=== Passage ===
The political reforms center
on establishing an honest, independent, and competent judiciary and media,
combating corruption, and making the civil service serve the people instead of
exploiting them. These reforms would also appeal to many people in Russia, who
would demand similar reforms. That is what Putin is afraid of. That is why he
has tried so hard to destabilize the new Ukraine.
If Ukraine’s allies combined the sanctions against Russia with effective
assistance for the new Ukraine, no amount of propaganda could obscure the fact
that Russia’s economic and political problems are caused by Putin’s policies.
He could, of course—in clear violation of the Minsk II agreement of February
11, 2015—prevent the new Ukraine from succeeding by launching a large-scale
military offensive. But that would be a political defeat for Putin. It would
reveal the falsehood of his interpretation of the conflict with Ukraine; and a
military conquest of part of eastern Ukraine would place a heavy economic and
political burden on Russia.
President Putin has gained a
temporary tactical advantage over Ukraine because he is willing to risk
large-scale and even nuclear war while Ukraine’s allies are determined to avoid
a direct military conflict with Russia. This has allowed him to alternate between
hybrid war and hybrid peace at will, and he has exploited this advantage to the
full. Ukraine cannot prevail over Russia militarily because President Putin can
mobilize more and better-armed forces than Ukraine and its allies on the
battlefield. Ukrainian President Petro Poroshenko had to learn this lesson at
great cost. But surely Europe and the US can outbid Russia financially.
This argument for European and
American support had some impact among Ukraine’s allies but my assertion about
their willingness to provide large-scale financial support proved to be wrong,
at least until now. I attribute this to two factors. One is the Greek crisis,
which was an outgrowth of the euro crisis and set a bad example for the
European Union to follow in Ukraine. The other is the Minsk agreement itself
that, for reasons explained below, induced the European authorities to continue
keeping Ukraine on a tight financial leash.
The euro crisis has created an
acute shortage of funds for budgetary purposes. The EU budget of €145 billion
is only about one percent of the GDP of the member states, but Europe
is barely growing and member states are clamoring to reduce their contributions
to the EU budget. The shortage of funds is particularly acute in the eurozone,
which has no budget of its own.

=== Work to complete ===
1. What two factors does the passage on Ukraine and Russia give for the allies' failure to provide large-scale financial support?
2. Translate this sentence from the passage on Ukraine and Russia into Spanish: "The euro crisis has created an acute shortage of funds for budgetary purposes."
3. Pick up the passage on Ukraine and Russia after its last sentence and extend it.

(Chart-based quiz items)
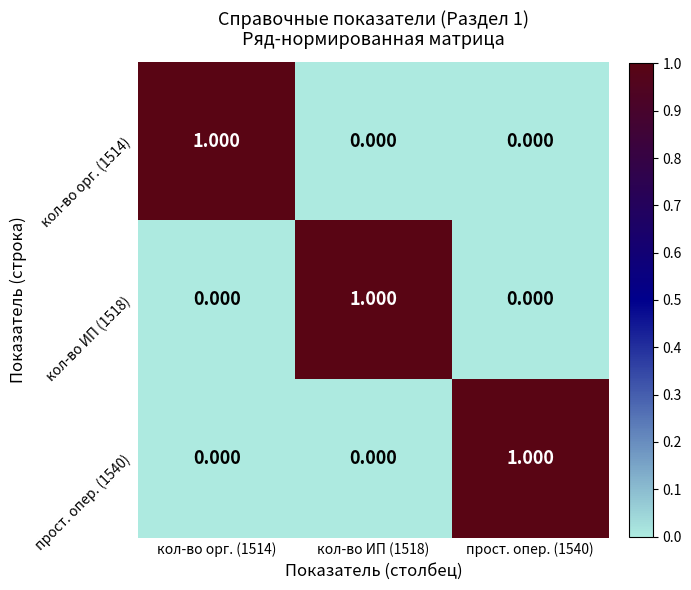

What is the maximum value shown in the chart?

1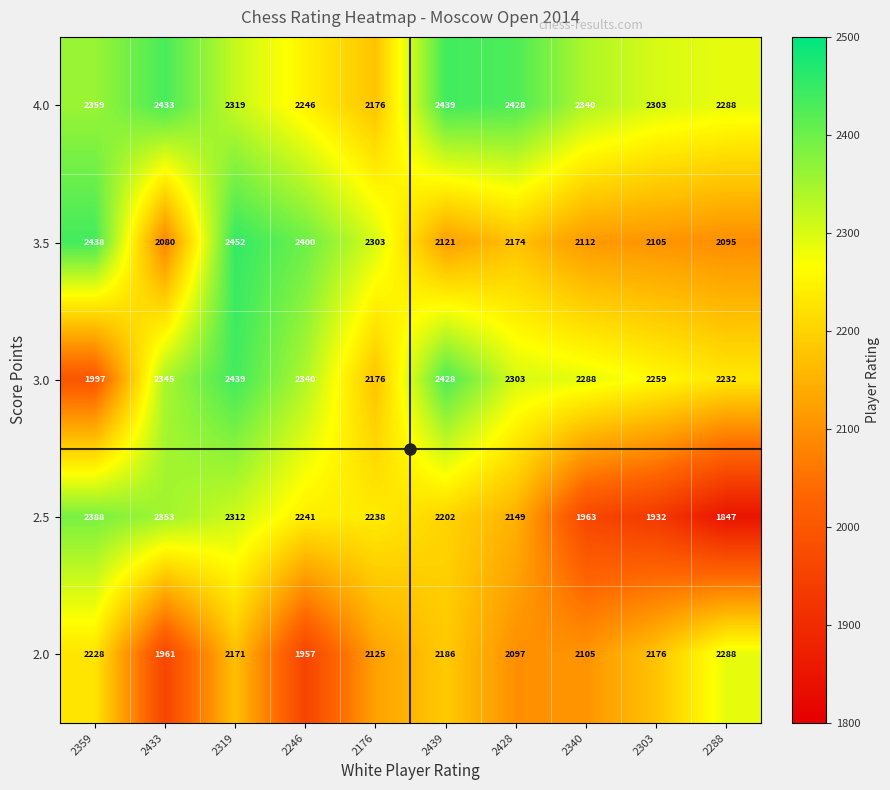

Where is 2.0 nearest to the value 2122?

2176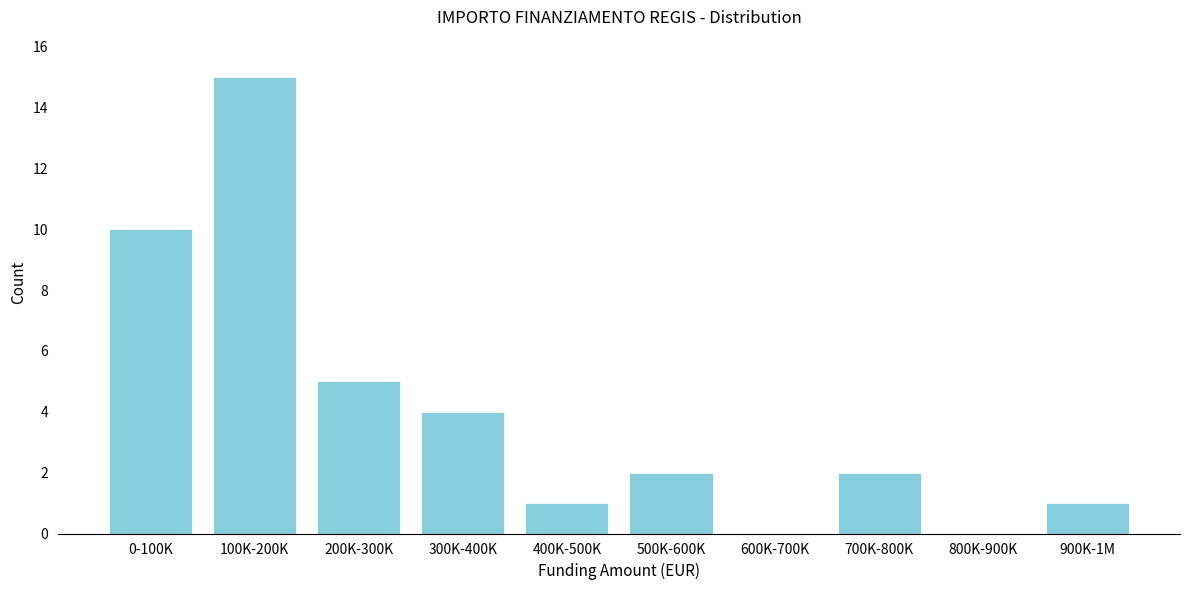

Reading left to right, extract all data points from this chart.

0-100K=10	100K-200K=15	200K-300K=5	300K-400K=4	400K-500K=1	500K-600K=2	600K-700K=0	700K-800K=2	800K-900K=0	900K-1M=1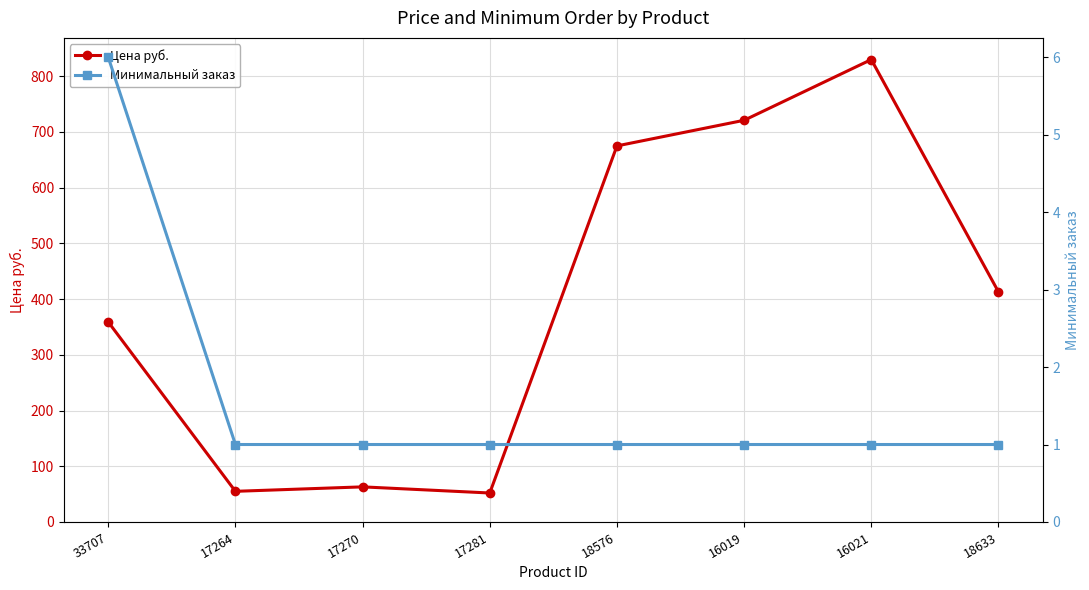

How many distinct data groups are displayed?

2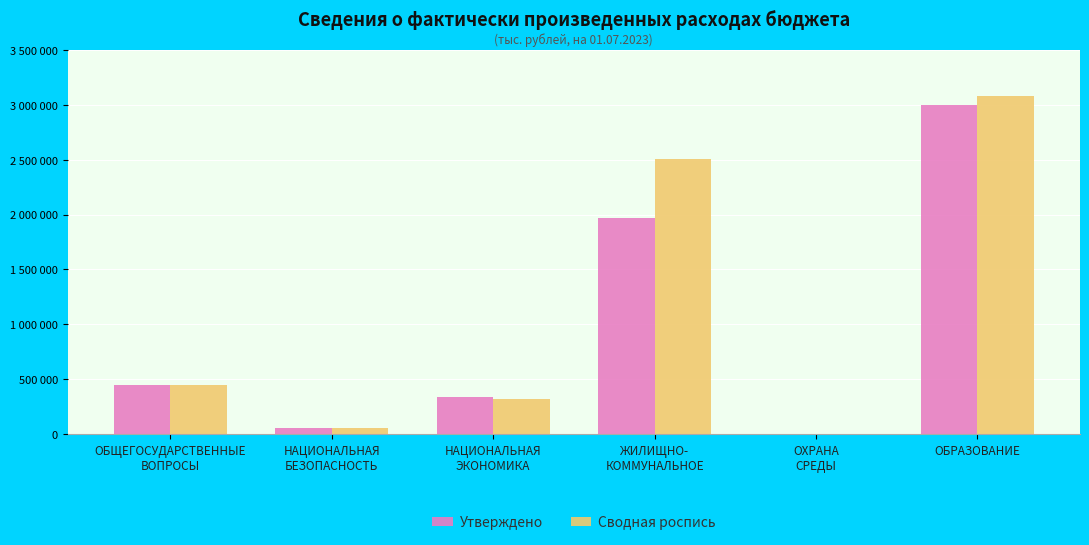

What is the difference between the maximum and minimum values in the Сводная роспись series?

3074802.1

=== Set of answers ===
1. The Greek crisis and the Minsk agreement.

2. La crisis del euro ha creado una grave escasez de fondos para fines presupuestarios.

3.
The European authorities under
German leadership mishandled the Greek crisis. They started out by providing
emergency loans to Greece at punitive interest rates; they imposed their own
program of reform and micromanaged it instead of allowing Greece to take
ownership and control of the reforms; and they always lent too little too late.
The Greek authorities are far from blameless but the primary responsibility
lies with Germany because it was in charge. The Greek national debt has become
unsustainable but the European authorities are now unwilling to write down
their loans to Greece.
A dispute over this point
between them and the IMF has greatly complicated the recent and
current negotiations. The authorities have corrected some of their mistakes—for
instance, they insist on “bailing in” rather than “bailing out” bondholders
(bailing in requires bondholders to write down the value of their bonds). But
they repeat others. The biggest mistake has been to treat Ukraine in the same
way as Greece. The new Ukraine seeks to be the opposite of Greece and, although
it is not a member, it is actively defending the European Union against a
military and political threat from Russia.
As I argued in my original case for a winning strategy, helping Ukraine
should be treated as a defense expenditure. Seen in this light, the current
€3.4 billion contribution from the European Union to the IMF-led rescue
package for Ukraine is wholly inadequate. The European Union has the
appropriate fiscal tool—the Macro-Financial Assistance mechanism (MFA)—that,
with appropriate modifications, could be used to overcome the shortage of funds
in the EU budget. The MFA allows the European Union to borrow funds
from the financial markets, making use of its almost completely unused triple-A
credit.
The EU budget has to allocate
only 9 percent of the amount lent to Ukraine as a noncash reserve requirement
against the possibility of a future default. In comparison, US budget rules
imposed a 44 percent noncash reserve requirement on the latest $1 billion
credit guarantee the US gave Ukraine, so the budgetary burden of the $2 billion
US contribution to the IMF-led assistance package is actually greater than
that of the European Union. But the MFA framework agreement expired
in 2009 when the Lisbon Treaty was introduced and needs to be renewed in order
to be used on a larger scale. Allocating 1 percent of the EU budget to the
defense of Ukraine seems appropriate; this would allow the European Union to
contribute as much as €14 billion annually to theIMF-led assistance program—a
contribution that would be large enough to allow for the European Union to do
“whatever it takes” to help Ukraine succeed.
The Minsk II agreement of
February 2015 followed a major military defeat inflicted on Ukraine by the
separatists, strongly assisted by Russia. Ukraine was desperate for a
cease-fire and negotiated under duress. The Minsk II agreement guaranteed a
special status to the separatist enclaves in the Donbas region of eastern
Ukraine and implied that Ukraine would subsidize them. President Putin
exploited his advantage by keeping the text of the agreement deliberately
ambiguous. It called for the Ukrainian government to negotiate with
representatives of the Donbas region without specifying who they are.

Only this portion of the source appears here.